▸ **Problem**
Continue the passage about Zerova's work in mycology, picking up after its final sentence.

In 1942, Zerova defended a dissertation in mycology entitled Pleomorphism of some ascomycetes about the ontogenetic relationships of Ascomycota to the fungi imperfecti. In 1969, she was awarded a higher Doctor of Sciences degree for a thesis on the Study of the microflora of the USSR and mycorrhiza of the steppe part of Ukraine.

==Career==
After graduating, Zerova worked initially as a school teacher. However, she soon resumed a scientific career and spent her life studying fungal taxonomy, ecology and uses of fungi. After working at the Scientific Research Institute for Sugar Beet, in 1932 she was appointed head of the phytopathology department of the Scientific Research Institute of Rubber and Rubber Products. She studied the microflora and diseases of rubber plants and identified and described four new species of fungi: Macrosporium tausaghyzianum Zerova; Phyllosticta tausaghyziana Zerova; Myrothecium transchelianum Zerova & Tropova and Melanospora asclepiadis Zerova (a mycoparasite of Fusarium solani App. & Wr.).

She moved to an Institute for Forest Plantations and researched plant pathology and also how mycology could improve the establishment of trees and shrubs in landscaped urban areas. She identified over 400 species of fungi, some new to science, on 160 plant species.

In 1942 Zerova joined the MG Kholodny Institute of Botany of the USSR Academy of Sciences and remained there for the rest of her career. In 1963 she became head of the department of mycology, and from 1972 until her death in 1994 was a senior researcher-consultant. Research into mycorrhiza began at the Institute in the 1950s and her research moved into this area. She investigated the diversity of species associated with trees, shrubs and also the grasses and forbs of the Ukraine steppe. The specimens that she collected during this work are now kept in the National Herbarium of Ukraine within the Institute of Botany.

Later, in the 1960s, she worked on fungal classification including of the genera Inocybe and Dacryomstra. She applied the newly available technology of scanning electron microscopy in this research. She led research on increasing the number of fungal species harvested for human food, including developing cultivation methods for more species. These cultivation strategies were considered more important after the realisation that wild fungal fruiting bodies could accumulate heavy metals and radioactive isotopes from the soil. She also initiated research into medicinal properties of some of these species.

Source data:
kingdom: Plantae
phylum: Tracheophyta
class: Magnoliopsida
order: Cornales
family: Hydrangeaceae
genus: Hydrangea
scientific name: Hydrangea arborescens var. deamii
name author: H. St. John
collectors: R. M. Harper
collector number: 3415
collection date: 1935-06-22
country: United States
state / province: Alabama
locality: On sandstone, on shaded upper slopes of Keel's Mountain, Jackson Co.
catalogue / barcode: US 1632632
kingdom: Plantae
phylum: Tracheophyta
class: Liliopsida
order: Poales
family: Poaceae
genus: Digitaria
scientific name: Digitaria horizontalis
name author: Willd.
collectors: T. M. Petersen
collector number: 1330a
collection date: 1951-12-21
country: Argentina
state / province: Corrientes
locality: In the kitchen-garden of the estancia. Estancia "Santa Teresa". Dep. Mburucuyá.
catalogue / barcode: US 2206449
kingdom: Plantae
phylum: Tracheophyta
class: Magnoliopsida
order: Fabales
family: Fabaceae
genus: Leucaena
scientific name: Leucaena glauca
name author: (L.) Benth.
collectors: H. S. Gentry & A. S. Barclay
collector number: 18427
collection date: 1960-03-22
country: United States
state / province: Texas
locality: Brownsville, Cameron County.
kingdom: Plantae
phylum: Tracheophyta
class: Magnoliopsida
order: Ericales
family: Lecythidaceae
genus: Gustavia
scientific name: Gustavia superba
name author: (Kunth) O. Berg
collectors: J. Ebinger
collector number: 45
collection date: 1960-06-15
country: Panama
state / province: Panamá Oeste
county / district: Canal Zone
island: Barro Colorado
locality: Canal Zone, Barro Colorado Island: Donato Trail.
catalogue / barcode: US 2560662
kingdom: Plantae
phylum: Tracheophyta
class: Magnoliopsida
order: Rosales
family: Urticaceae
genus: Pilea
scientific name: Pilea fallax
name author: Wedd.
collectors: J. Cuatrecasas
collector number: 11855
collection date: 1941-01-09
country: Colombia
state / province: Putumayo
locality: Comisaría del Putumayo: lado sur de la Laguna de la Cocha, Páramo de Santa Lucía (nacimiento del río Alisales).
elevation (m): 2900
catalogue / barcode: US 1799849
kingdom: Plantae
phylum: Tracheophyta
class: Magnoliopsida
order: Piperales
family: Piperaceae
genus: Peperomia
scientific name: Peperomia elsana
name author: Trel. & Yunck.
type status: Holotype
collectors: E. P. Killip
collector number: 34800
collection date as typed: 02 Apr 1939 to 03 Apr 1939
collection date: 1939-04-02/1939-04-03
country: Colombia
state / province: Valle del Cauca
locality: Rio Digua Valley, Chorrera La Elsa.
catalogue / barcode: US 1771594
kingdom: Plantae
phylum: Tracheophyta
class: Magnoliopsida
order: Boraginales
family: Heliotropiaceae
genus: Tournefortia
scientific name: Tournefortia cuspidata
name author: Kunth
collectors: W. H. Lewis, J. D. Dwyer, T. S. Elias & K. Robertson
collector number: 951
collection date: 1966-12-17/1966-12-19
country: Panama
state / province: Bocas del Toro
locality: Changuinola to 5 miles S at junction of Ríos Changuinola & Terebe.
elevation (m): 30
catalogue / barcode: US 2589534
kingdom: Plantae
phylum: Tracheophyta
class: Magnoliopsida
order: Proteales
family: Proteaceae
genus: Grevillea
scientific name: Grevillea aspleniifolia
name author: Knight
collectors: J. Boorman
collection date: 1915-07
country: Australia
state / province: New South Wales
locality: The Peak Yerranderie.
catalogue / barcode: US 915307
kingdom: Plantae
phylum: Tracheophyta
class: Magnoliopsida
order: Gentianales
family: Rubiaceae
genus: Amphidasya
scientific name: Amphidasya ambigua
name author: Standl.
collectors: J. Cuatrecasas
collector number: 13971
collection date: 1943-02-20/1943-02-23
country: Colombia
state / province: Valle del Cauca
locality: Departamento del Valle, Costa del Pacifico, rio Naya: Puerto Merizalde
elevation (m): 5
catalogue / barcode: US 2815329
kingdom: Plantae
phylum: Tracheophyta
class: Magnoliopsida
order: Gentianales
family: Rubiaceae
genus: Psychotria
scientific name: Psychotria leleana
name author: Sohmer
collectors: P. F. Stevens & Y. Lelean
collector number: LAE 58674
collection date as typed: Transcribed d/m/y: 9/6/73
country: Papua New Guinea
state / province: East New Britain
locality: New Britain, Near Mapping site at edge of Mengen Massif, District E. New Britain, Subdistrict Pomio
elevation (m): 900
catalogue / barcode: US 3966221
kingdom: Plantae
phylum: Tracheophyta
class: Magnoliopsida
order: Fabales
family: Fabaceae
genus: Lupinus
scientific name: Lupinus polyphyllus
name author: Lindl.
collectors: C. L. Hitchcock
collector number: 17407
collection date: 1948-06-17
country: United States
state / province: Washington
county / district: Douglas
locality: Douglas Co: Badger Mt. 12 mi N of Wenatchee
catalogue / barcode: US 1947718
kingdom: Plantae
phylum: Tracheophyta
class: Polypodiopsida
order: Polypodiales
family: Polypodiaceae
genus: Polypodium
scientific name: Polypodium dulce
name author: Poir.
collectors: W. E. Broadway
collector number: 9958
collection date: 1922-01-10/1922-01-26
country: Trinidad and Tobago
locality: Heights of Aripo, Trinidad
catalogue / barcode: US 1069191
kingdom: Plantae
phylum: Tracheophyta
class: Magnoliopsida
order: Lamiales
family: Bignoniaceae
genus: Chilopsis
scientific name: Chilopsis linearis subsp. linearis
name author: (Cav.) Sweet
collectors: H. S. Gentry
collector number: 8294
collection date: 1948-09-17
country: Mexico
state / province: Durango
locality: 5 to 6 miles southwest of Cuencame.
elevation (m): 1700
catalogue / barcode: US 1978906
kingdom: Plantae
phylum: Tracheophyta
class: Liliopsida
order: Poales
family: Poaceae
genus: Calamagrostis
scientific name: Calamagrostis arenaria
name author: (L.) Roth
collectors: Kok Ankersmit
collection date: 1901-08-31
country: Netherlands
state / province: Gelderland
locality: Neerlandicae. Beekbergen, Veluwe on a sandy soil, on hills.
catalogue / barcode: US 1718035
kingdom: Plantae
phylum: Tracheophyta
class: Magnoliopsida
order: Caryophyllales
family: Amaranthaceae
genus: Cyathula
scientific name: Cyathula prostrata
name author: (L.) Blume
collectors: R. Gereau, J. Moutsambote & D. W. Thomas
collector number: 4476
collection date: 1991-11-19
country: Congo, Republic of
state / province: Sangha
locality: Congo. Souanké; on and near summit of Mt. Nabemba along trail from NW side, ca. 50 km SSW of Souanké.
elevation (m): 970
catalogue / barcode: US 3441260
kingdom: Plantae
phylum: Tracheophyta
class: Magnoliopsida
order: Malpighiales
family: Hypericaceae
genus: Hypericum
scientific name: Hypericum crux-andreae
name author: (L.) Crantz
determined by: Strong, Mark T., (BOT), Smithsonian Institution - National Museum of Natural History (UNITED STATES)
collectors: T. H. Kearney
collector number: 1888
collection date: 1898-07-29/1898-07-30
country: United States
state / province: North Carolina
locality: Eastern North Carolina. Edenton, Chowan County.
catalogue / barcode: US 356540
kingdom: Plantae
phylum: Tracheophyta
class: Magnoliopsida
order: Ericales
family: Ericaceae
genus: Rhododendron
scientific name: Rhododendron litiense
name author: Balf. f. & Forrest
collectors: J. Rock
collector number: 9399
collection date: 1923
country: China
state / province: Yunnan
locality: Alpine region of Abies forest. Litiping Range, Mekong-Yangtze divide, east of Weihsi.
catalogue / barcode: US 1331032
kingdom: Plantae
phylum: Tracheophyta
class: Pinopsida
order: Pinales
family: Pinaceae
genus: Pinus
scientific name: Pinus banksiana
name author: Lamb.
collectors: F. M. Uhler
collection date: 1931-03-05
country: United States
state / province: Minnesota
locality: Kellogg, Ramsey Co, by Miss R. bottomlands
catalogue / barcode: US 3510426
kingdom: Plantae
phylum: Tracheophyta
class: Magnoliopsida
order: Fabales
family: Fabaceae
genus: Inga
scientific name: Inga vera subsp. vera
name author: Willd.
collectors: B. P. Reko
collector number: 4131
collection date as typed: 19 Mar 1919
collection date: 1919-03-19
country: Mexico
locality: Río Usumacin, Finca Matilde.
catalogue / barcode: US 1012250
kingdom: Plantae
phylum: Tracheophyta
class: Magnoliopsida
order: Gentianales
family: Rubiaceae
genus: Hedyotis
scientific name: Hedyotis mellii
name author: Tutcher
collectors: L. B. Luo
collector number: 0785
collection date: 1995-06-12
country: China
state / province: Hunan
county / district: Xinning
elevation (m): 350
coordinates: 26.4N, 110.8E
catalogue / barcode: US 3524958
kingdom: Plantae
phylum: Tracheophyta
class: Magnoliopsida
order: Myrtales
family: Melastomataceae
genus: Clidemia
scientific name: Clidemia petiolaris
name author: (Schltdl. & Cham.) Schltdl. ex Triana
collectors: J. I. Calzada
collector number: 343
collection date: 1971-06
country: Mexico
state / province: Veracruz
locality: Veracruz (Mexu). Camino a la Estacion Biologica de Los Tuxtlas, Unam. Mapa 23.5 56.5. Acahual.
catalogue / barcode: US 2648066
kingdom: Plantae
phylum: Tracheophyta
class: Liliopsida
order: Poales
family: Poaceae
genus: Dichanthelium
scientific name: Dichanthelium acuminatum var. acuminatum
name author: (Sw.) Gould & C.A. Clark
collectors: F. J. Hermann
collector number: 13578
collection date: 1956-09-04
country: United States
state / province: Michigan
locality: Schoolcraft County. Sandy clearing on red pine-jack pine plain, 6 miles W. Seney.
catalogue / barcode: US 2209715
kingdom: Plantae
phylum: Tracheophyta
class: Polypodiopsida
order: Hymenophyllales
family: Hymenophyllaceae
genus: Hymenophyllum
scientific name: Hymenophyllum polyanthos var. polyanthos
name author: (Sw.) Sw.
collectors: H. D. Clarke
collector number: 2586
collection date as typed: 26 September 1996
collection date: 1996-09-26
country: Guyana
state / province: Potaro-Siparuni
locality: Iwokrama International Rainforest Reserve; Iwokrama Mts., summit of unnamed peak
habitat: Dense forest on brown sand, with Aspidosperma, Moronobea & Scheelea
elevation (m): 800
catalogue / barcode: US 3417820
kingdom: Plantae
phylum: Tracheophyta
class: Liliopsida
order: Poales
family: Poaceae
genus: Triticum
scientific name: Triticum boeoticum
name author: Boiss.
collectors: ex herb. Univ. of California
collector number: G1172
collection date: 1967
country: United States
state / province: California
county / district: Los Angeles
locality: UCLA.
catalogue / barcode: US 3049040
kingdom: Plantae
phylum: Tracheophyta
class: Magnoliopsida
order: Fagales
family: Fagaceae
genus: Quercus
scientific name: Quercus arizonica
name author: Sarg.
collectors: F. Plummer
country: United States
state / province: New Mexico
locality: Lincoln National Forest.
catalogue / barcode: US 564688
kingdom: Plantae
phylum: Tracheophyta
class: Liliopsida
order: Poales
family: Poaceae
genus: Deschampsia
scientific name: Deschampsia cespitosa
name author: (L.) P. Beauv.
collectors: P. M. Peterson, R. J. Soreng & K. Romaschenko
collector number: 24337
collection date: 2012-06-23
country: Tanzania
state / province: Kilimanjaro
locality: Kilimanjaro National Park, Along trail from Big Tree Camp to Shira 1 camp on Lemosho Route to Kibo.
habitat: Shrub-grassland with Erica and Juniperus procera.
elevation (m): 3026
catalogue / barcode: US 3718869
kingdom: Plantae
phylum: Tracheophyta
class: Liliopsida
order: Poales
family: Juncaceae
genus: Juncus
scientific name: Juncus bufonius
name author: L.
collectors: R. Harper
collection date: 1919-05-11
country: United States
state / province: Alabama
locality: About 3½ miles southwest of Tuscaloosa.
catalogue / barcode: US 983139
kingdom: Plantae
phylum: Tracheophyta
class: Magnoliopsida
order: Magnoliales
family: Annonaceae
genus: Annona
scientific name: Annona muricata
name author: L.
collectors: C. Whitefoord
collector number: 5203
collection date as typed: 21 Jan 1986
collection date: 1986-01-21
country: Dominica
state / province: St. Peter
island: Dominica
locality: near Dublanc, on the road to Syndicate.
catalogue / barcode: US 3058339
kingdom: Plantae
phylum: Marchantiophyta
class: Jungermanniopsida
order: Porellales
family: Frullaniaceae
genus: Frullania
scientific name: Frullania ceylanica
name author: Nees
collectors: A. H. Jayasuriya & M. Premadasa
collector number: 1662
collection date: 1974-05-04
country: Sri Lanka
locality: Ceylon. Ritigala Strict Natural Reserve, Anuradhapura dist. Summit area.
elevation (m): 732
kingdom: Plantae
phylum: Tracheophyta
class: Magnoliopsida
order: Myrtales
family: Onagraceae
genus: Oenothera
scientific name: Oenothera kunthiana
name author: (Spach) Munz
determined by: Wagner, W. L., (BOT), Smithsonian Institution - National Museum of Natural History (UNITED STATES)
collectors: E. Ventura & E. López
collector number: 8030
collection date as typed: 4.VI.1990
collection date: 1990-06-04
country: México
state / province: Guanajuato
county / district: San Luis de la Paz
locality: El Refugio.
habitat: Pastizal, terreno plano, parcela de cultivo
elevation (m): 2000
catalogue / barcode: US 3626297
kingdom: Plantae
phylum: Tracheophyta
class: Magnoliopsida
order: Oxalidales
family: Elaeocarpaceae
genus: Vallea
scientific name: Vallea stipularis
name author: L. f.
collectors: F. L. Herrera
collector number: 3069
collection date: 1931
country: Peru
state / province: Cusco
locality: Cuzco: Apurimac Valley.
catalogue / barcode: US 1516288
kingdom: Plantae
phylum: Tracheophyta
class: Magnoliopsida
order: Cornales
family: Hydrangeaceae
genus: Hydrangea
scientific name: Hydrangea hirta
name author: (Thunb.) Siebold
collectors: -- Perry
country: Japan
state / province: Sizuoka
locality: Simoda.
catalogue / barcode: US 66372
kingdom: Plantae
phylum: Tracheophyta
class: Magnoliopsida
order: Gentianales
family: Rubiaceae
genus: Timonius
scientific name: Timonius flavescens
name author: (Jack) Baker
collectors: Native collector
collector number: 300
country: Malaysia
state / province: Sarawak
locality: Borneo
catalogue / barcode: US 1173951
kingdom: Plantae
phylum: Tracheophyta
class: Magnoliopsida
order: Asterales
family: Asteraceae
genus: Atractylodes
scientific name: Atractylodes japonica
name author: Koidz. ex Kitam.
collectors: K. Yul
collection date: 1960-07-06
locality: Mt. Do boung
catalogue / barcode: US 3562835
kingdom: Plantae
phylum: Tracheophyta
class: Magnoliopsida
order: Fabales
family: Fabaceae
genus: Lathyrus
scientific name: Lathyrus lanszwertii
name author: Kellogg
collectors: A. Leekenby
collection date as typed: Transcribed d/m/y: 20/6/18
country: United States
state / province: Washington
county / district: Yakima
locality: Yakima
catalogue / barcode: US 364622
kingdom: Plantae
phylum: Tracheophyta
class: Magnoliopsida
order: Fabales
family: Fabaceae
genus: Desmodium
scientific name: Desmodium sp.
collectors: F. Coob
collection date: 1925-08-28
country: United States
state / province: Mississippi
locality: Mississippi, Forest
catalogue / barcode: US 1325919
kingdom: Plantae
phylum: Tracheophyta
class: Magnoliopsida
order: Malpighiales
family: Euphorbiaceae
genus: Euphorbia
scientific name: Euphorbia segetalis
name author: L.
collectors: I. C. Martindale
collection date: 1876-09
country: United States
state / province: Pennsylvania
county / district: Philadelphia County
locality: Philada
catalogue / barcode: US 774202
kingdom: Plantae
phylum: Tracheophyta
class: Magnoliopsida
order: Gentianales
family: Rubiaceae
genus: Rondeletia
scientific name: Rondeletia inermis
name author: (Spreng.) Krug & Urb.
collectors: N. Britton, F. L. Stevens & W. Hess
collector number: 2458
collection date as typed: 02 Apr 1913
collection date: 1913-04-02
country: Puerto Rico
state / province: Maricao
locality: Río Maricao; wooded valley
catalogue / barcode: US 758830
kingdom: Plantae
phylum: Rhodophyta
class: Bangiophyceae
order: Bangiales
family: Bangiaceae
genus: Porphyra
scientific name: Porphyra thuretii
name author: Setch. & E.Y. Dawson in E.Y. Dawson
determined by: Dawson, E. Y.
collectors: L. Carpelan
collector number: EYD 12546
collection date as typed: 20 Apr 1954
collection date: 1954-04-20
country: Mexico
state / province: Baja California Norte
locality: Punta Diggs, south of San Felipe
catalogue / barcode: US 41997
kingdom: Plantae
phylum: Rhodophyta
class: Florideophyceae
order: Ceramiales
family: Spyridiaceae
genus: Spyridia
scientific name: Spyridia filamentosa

▸ **Output for this exercise**
During her career she supervised postgraduate students and also gave lectures and seminars to the public as well as scientific conferences.

==Publications==
Zerova is the author or co-author of over 200 publications. These include books about the fungi of Ukraine.
- M. Ya. Zerova, Edible and poisonous mushrooms of Ukraine (Їстівні та отруйні гриби України) (in Ukrainian, two editions, 1963 and 1970).
- M. Ya. Zerova and SP Wasser, Edible and Poisonous Mushrooms of the Ukrainian Carpathians (Їстівні та отруйні гриби Українських Карпат) (in Ukrainian, 1972).
- M. Ya. Zerova, Atlas of Mushrooms of Ukraine (Атлас грибів України) (in Ukrainian, 1974). With colour drawings of 550 species of mushrooms.

She was one of the authors of the Determination of mushrooms of Ukraine (Визначник грибів України), that was published in five volumes in seven books between 1967 and 1979, although work on it started in 1946. She contributed to Volume 2, on ascomycota and basidiomycota found in the Ukraine region, and also to Volume 3 where she provided a critical revision of the fungi imperfecti.

In the 60's Zerova published generalized works on the classification and evolution of ascomycetes.

==Awards==
In December 1983 Zerova was awarded the State Prize of Ukraine in Science and Technology in the field of science and technology for her contributions to the Determination of Mushrooms of Ukraine (1967–1979).

==Personal life==
She met and married Dmitry Zerov while she was a student at Kiev University. They had a child, zoologist Marina Zerova.